# 1973 LeMans vs 1973 GTO



## Cafr119 (Dec 9, 2017)

Hello members, I’m new here and Thank you for allowing me to join. I need help so I’m hoping someone here has knowledge of this, I just recently picked up a 1973 GTO, it’s in need of L and R inner fenders, now, I have found a pair that might work off a 1973 LeMans, I know that the 73 and 74 GTOs was a last minute decision on Pontiacs production line, to me, it’s still a GTO !! I really don’t want to see this GTO end up in the salavage yard, any help would be great, thank you


----------



## PontiacJim (Dec 29, 2012)

Welcome. I like the later body styles, have a '76 Lemans 2-Dr Ht I used to drive, but got popped in the nose hard enough to tweek the front frame.
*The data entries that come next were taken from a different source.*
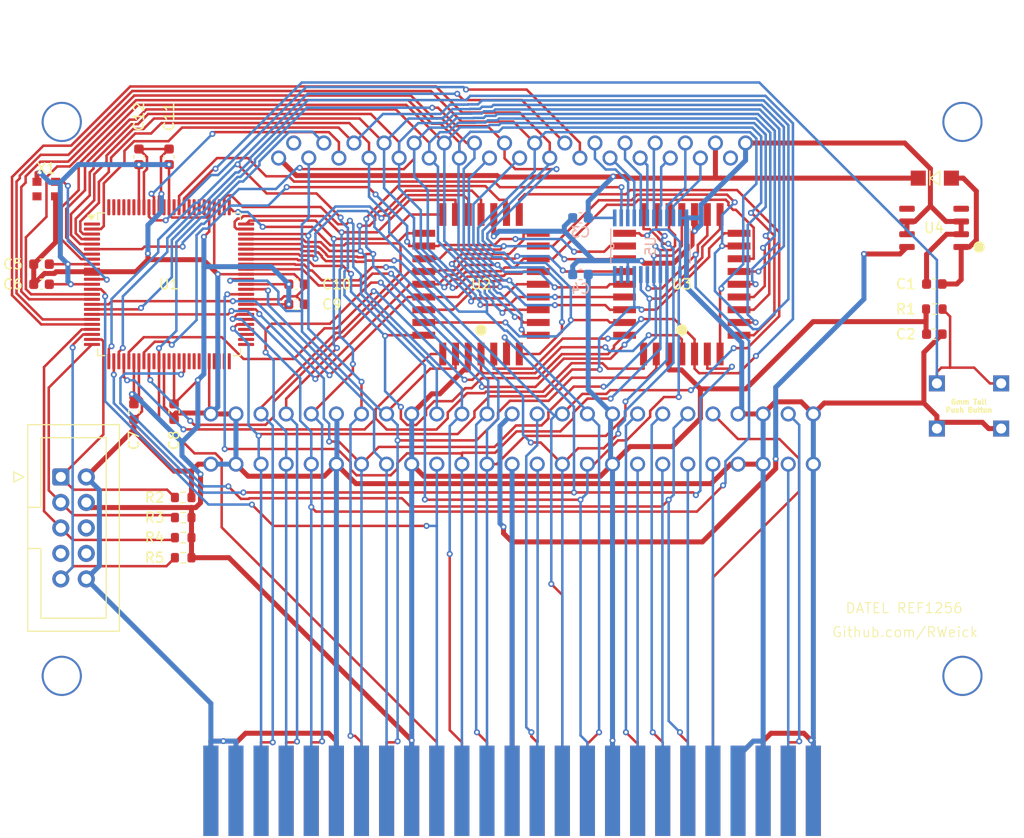
<source format=kicad_pcb>
(kicad_pcb
	(version 20240108)
	(generator "pcbnew")
	(generator_version "8.0")
	(general
		(thickness 1.2)
		(legacy_teardrops no)
	)
	(paper "A4")
	(layers
		(0 "F.Cu" signal)
		(31 "B.Cu" signal)
		(32 "B.Adhes" user "B.Adhesive")
		(33 "F.Adhes" user "F.Adhesive")
		(34 "B.Paste" user)
		(35 "F.Paste" user)
		(36 "B.SilkS" user "B.Silkscreen")
		(37 "F.SilkS" user "F.Silkscreen")
		(38 "B.Mask" user)
		(39 "F.Mask" user)
		(40 "Dwgs.User" user "User.Drawings")
		(41 "Cmts.User" user "User.Comments")
		(42 "Eco1.User" user "User.Eco1")
		(43 "Eco2.User" user "User.Eco2")
		(44 "Edge.Cuts" user)
		(45 "Margin" user)
		(46 "B.CrtYd" user "B.Courtyard")
		(47 "F.CrtYd" user "F.Courtyard")
	)
	(setup
		(stackup
			(layer "F.SilkS"
				(type "Top Silk Screen")
			)
			(layer "F.Paste"
				(type "Top Solder Paste")
			)
			(layer "F.Mask"
				(type "Top Solder Mask")
				(thickness 0.01)
			)
			(layer "F.Cu"
				(type "copper")
				(thickness 0.035)
			)
			(layer "dielectric 1"
				(type "core")
				(thickness 1.11)
				(material "FR4")
				(epsilon_r 4.5)
				(loss_tangent 0.02)
			)
			(layer "B.Cu"
				(type "copper")
				(thickness 0.035)
			)
			(layer "B.Mask"
				(type "Bottom Solder Mask")
				(thickness 0.01)
			)
			(layer "B.Paste"
				(type "Bottom Solder Paste")
			)
			(layer "B.SilkS"
				(type "Bottom Silk Screen")
			)
			(copper_finish "None")
			(dielectric_constraints no)
		)
		(pad_to_mask_clearance 0)
		(allow_soldermask_bridges_in_footprints no)
		(pcbplotparams
			(layerselection 0x00010fc_ffffffff)
			(plot_on_all_layers_selection 0x0000000_00000000)
			(disableapertmacros no)
			(usegerberextensions no)
			(usegerberattributes yes)
			(usegerberadvancedattributes yes)
			(creategerberjobfile yes)
			(dashed_line_dash_ratio 12.000000)
			(dashed_line_gap_ratio 3.000000)
			(svgprecision 6)
			(plotframeref no)
			(viasonmask no)
			(mode 1)
			(useauxorigin no)
			(hpglpennumber 1)
			(hpglpenspeed 20)
			(hpglpendiameter 15.000000)
			(pdf_front_fp_property_popups yes)
			(pdf_back_fp_property_popups yes)
			(dxfpolygonmode yes)
			(dxfimperialunits yes)
			(dxfusepcbnewfont yes)
			(psnegative no)
			(psa4output no)
			(plotreference yes)
			(plotvalue yes)
			(plotfptext yes)
			(plotinvisibletext no)
			(sketchpadsonfab no)
			(subtractmaskfromsilk no)
			(outputformat 1)
			(mirror no)
			(drillshape 0)
			(scaleselection 1)
			(outputdirectory "Gerbers/")
		)
	)
	(net 0 "")
	(net 1 "/A18")
	(net 2 "/A16")
	(net 3 "/A15")
	(net 4 "/A12")
	(net 5 "/A7")
	(net 6 "/A6")
	(net 7 "/A5")
	(net 8 "/A4")
	(net 9 "/A3")
	(net 10 "/A2")
	(net 11 "/A1")
	(net 12 "/A0")
	(net 13 "/AD0")
	(net 14 "/AD1")
	(net 15 "/AD2")
	(net 16 "+3V3")
	(net 17 "/AD3")
	(net 18 "/AD4")
	(net 19 "/AD5")
	(net 20 "/AD6")
	(net 21 "/AD7")
	(net 22 "/Chip_Enable")
	(net 23 "/A10")
	(net 24 "/Output_Enable")
	(net 25 "/A11")
	(net 26 "/A9")
	(net 27 "/A8")
	(net 28 "/A13")
	(net 29 "/A14")
	(net 30 "/A17")
	(net 31 "/{slash}write")
	(net 32 "GND")
	(net 33 "/AD8")
	(net 34 "/AD9")
	(net 35 "/AD10")
	(net 36 "/AD11")
	(net 37 "/AD12")
	(net 38 "/AD13")
	(net 39 "/AD14")
	(net 40 "/AD15")
	(net 41 "/{slash}read_bottom")
	(net 42 "/{slash}COLD_RESET")
	(net 43 "/ALE_L")
	(net 44 "/ALE_H")
	(net 45 "/Button")
	(net 46 "/{slash}read_top")
	(net 47 "/12V_Rear")
	(net 48 "/UNUSED_Rear")
	(net 49 "/5V.VOUT")
	(net 50 "unconnected-(J1-Audio-Pad31)")
	(net 51 "/RAUDIO")
	(net 52 "/12V_Front")
	(net 53 "/UNUSED_Front")
	(net 54 "unconnected-(J1-Clock-Pad2)")
	(net 55 "/5V.VCC")
	(net 56 "/S_DAT")
	(net 57 "/LAUDIO")
	(net 58 "/Gameboy.A15")
	(net 59 "/Gameboy.CS")
	(net 60 "/CIC.11")
	(net 61 "/{slash}INT1")
	(net 62 "/Video.Sync")
	(net 63 "/CIC.14")
	(net 64 "/{slash}NMI")
	(net 65 "/CIC.15")
	(net 66 "/TDI")
	(net 67 "/TMS")
	(net 68 "/TDO")
	(net 69 "/TCK")
	(net 70 "/AD7.5V")
	(net 71 "/AD2.5V")
	(net 72 "/Shift.Dir")
	(net 73 "/AD1.5V")
	(net 74 "/AD3.5V")
	(net 75 "/AD4.5V")
	(net 76 "/AD6.5V")
	(net 77 "/AD5.5V")
	(net 78 "/AD0.5V")
	(net 79 "unconnected-(U4-NC-Pad5)")
	(net 80 "unconnected-(U4-NC-Pad4)")
	(net 81 "/CLK")
	(net 82 "unconnected-(X1-Tri-State-Pad1)")
	(net 83 "unconnected-(U1-IO2_78-Pad78)")
	(net 84 "unconnected-(U1-IO2_97-Pad97)")
	(net 85 "unconnected-(U1-IO2_96-Pad96)")
	(net 86 "unconnected-(U1-IO2_52-Pad52)")
	(net 87 "unconnected-(U1-IO1_38-Pad38)")
	(net 88 "unconnected-(U1-IO2_82-Pad82)")
	(net 89 "unconnected-(U1-IO2_54-Pad54)")
	(net 90 "unconnected-(U1-IO2_98-Pad98)")
	(net 91 "unconnected-(U1-IO1_42-Pad42)")
	(net 92 "unconnected-(U1-IO1_49-Pad49)")
	(net 93 "unconnected-(U1-IO1_43{slash}DEV_OE-Pad43)")
	(net 94 "unconnected-(U1-IO1_51-Pad51)")
	(net 95 "unconnected-(U1-IO1_35-Pad35)")
	(net 96 "unconnected-(U1-IO1_48-Pad48)")
	(net 97 "unconnected-(U1-IO1_40-Pad40)")
	(net 98 "unconnected-(U1-IO2_89-Pad89)")
	(net 99 "unconnected-(U1-IO2_83-Pad83)")
	(net 100 "unconnected-(U1-IO2_100-Pad100)")
	(net 101 "unconnected-(U1-IO2_53-Pad53)")
	(net 102 "unconnected-(U1-IO2_95-Pad95)")
	(net 103 "unconnected-(U1-IO2_1-Pad1)")
	(net 104 "unconnected-(U1-IO2_81-Pad81)")
	(net 105 "unconnected-(U1-IO1_50-Pad50)")
	(net 106 "unconnected-(U1-IO1_44{slash}DEV_CLRn-Pad44)")
	(net 107 "unconnected-(U1-IO1_47-Pad47)")
	(net 108 "unconnected-(U1-IO2_87-Pad87)")
	(net 109 "unconnected-(U1-IO2_99-Pad99)")
	(net 110 "unconnected-(U1-IO2_84-Pad84)")
	(net 111 "unconnected-(J4-Pin_6-Pad6)")
	(net 112 "unconnected-(J4-Pin_7-Pad7)")
	(net 113 "unconnected-(J4-Pin_8-Pad8)")
	(footprint "REF1256:6mm Push Button" (layer "F.Cu") (at 212.592 95.217 90))
	(footprint "REF1256:Cartridge Slot" (layer "F.Cu") (at 167.087 98.512))
	(footprint "Capacitor_SMD:C_0603_1608Metric" (layer "F.Cu") (at 145.621 85.087))
	(footprint "REF1256:PLCC32" (layer "F.Cu") (at 183.988 83.087 180))
	(footprint "Connector_IDC:IDC-Header_2x05_P2.54mm_Vertical" (layer "F.Cu") (at 122.141 102.29))
	(footprint "REF1256:Drill Holes" (layer "F.Cu") (at 167.087 94.511))
	(footprint "REF1256:Diode" (layer "F.Cu") (at 209.187 72.512))
	(footprint "Capacitor_SMD:C_0603_1608Metric" (layer "F.Cu") (at 120.221 81.087))
	(footprint "Capacitor_SMD:C_0603_1608Metric" (layer "F.Cu") (at 209.137 88.062))
	(footprint "REF1256:Bottom Edge Connector" (layer "F.Cu") (at 167.087 133.562))
	(footprint "Capacitor_SMD:C_0603_1608Metric" (layer "F.Cu") (at 129.921 70.387 90))
	(footprint "Capacitor_SMD:C_0603_1608Metric" (layer "F.Cu") (at 133.421 95.787 90))
	(footprint "Package_QFP:LQFP-100_14x14mm_P0.5mm" (layer "F.Cu") (at 132.921 83.087))
	(footprint "Resistor_SMD:R_0603_1608Metric" (layer "F.Cu") (at 134.332 110.337))
	(footprint "Resistor_SMD:R_0603_1608Metric" (layer "F.Cu") (at 209.137 85.562))
	(footprint "Capacitor_SMD:C_0603_1608Metric" (layer "F.Cu") (at 132.921 70.387 90))
	(footprint "Resistor_SMD:R_0603_1608Metric" (layer "F.Cu") (at 134.332 106.337))
	(footprint "REF1256:50 MHz Crystal" (layer "F.Cu") (at 120.695 73.602))
	(footprint "Capacitor_SMD:C_0603_1608Metric" (layer "F.Cu") (at 209.137 83.062))
	(footprint "REF1256:PLCC32" (layer "F.Cu") (at 163.991 83.087 180))
	(footprint "Capacitor_SMD:C_0603_1608Metric" (layer "F.Cu") (at 145.621 83.087))
	(footprint "Resistor_SMD:R_0603_1608Metric" (layer "F.Cu") (at 134.332 108.337))
	(footprint "REF1256:Gameboy Slot" (layer "F.Cu") (at 167.087 69.762))
	(footprint "Capacitor_SMD:C_0603_1608Metric" (layer "F.Cu") (at 120.221 83.087))
	(footprint "Capacitor_SMD:C_0603_1608Metric" (layer "F.Cu") (at 129.421 95.787 90))
	(footprint "Resistor_SMD:R_0603_1608Metric" (layer "F.Cu") (at 134.332 104.337))
	(footprint "REF1256:LM7805" (layer "F.Cu") (at 209.112 77.467 180))
	(footprint "Capacitor_SMD:C_0603_1608Metric" (layer "B.Cu") (at 173.896 76.4736))
	(footprint "REF1256:SN74LVC4245A"
		(layer "B.Cu")
		(uuid "677c4522-c24d-4b35-a6e1-48bcfe886343")
		(at 180.879 79.293 -90)
		(property "Reference" "U5"
			(at 0 0 90)
			(unlocked yes)
			(layer "B.SilkS")
			(uuid "0c1a82f1-7d9b-4824-a75c-3c6614f31f31")
			(effects
				(font
					(size 1 1)
					(thickness 0.15)
				)
				(justify mirror)
			)
		)
		(property "Value" "SN74LVC4245A"
			(at -0.03 16.53 90)
			(unlocked yes)
			(layer "B.Fab")
			(uuid "4dbbe79e-b170-4245-9eb6-21f640f65cae")
			(effects
				(font
					(size 1 1)
					(thickness 0.15)
				)
				(justify mirror)
			)
		)
		(property "Footprint" "REF1256:SN74LVC4245A"
			(at -0.03 17.53 90)
			(unlocked yes)
			(layer "B.Fab")
			(hide yes)
			(uuid "e4da5cb9-c8de-4443-bcc3-88b33568529b")
			(effects
				(font
					(size 1 1)
					(thickness 0.15)
				)
				(justify mirror)
			)
		)
		(property "Datasheet" ""
			(at -0.03 17.53 90)
			(unlocked yes)
			(layer "B.Fab")
			(hide yes)
			(uuid "c96efc91-caad-48a2-af2d-b09d2cd6cc5f")
			(effects
				(font
					(size 1 1)
					(thickness 0.15)
				)
				(justify mirror)
			)
		)
		(property "Description" ""
			(at -0.03 17.53 90)
			(unlocked yes)
			(layer "B.Fab")
			(hide yes)
			(uuid "7909c5a3-bc27-4a38-8179-3a8aab324bbf")
			(effects
				(font
					(size 1 1)
					(thickness 0.15)
				)
				(justify mirror)
			)
		)
		(property "LCSC" "C7859"
			(at 0 0 -90)
			(unlocked yes)
			(layer "B.Fab")
			(hide yes)
			(uuid "22179e05-7f48-4428-89d2-e854350fd733")
			(effects
				(font
					(size 1 1)
					(thickness 0.15)
				)
				(justify mirror)
			)
		)
		(property ki_fp_filters "PW24 PW24-M PW24-L")
		(path "/8336002e-d578-4180-9cfe-c99bbbe8c98f")
		(sheetname "Root")
		(sheetfile "REF1256.kicad_sch")
		(attr smd)
		(fp_line
			(start -1.712973 3.9648)
			(end 1.712973 3.9648)
			(stroke
				(width 0.12)
				(type solid)
			)
			(layer "B.SilkS")
			(uuid "88669d2d-f8ae-4e20-b175-ab77ca865456")
		)
		(fp_line
			(start 1.712973 -3.9346)
			(end -1.712973 -3.9346)
			(stroke
				(width 0.12)
				(type solid)
			)
			(layer "B.SilkS")
			(uuid "881b78ae-cab4-41c3-9f1a-81644efacfa1")
		)
		(fp_arc
			(start -0.3048 3.9648)
			(mid 0 3.66)
			(end 0.3048 3.9648)
			(stroke
				(width 0.12)
				(type solid)
			)
			(layer "B.SilkS")
			(uuid "546f347e-e419-4226-b0c3-a365c1518b9a")
		)
		(fp_text user "${REFERENCE}"
			(at -0.03 15.03 90)
			(unlocked yes)
			(layer "B.Fab")
			(uuid "50e239ee-0c36-4190-a750-e5860bc21d42")
			(effects
				(font
					(size 1 1)
					(thickness 0.15)
				)
				(justify mirror)
			)
		)
		(pad "1" smd rect
			(at -2.8194 3.575 270)
			(size 1.6764 0.3556)
			(layers "B.Cu" "B.Paste" "B.Mask")
			(net 55 "/5V.VCC")
			(pinfunction "VCCA")
			(pintype "power_in")
			(uuid "258bcc39-0e9a-4be3-998f-d604aa4b220a")
		)
		(pad "2" smd rect
			(at -2.8194 2.925 270)
			(size 1.6764 0.3556)
			(layers "B.Cu" "B.Paste" "B.Mask")
			(net 72 "/Shift.Dir")
			(pinfunction "DIR")
			(pintype "input")
			(uuid "160419af-ef32-4e26-87d7-59d33dcb8395")
		)
		(pad "3" smd rect
			(at -2.8194 2.275 270)
			(size 1.6764 0.3556)
			(layers "B.Cu" "B.Paste" "B.Mask")
			(net 78 "/AD0.5V")
			(pinfunction "A1")
			(pintype "bidirectional")
			(uuid "e896ceae-8e3f-45a7-9345-c123f36b9938")
		)
		(pad "4" smd rect
			(at -2.8194 1.625 270)
			(size 1.6764 0.3556)
			(layers "B.Cu" "B.Paste" "B.Mask")
			(net 73 "/AD1.5V")
			(pinfunction "A2")
			(pintype "bidirectional")
			(uuid "2628ada4-56e1-4a52-a0a9-cd92335213bb")
		)
		(pad "5" smd rect
			(at -2.8194 0.975 270)
			(size 1
... [323932 chars truncated]
</source>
It's been sitting for about 20 years as parts in my area are hard to come by and I am not ready to let it go. It was a great car and I put over 70K miles on it.

The GTO was an option on the Lemans so I see no reason why the parts won't work. *Pinion head* will chime in here and confirm it, but you should be good to go. :thumbsup:


----------



## Shake-N-Bake (Jun 16, 2015)

Agree. 73 LeMans inner fenders will work perfect for your 73 GTO.


----------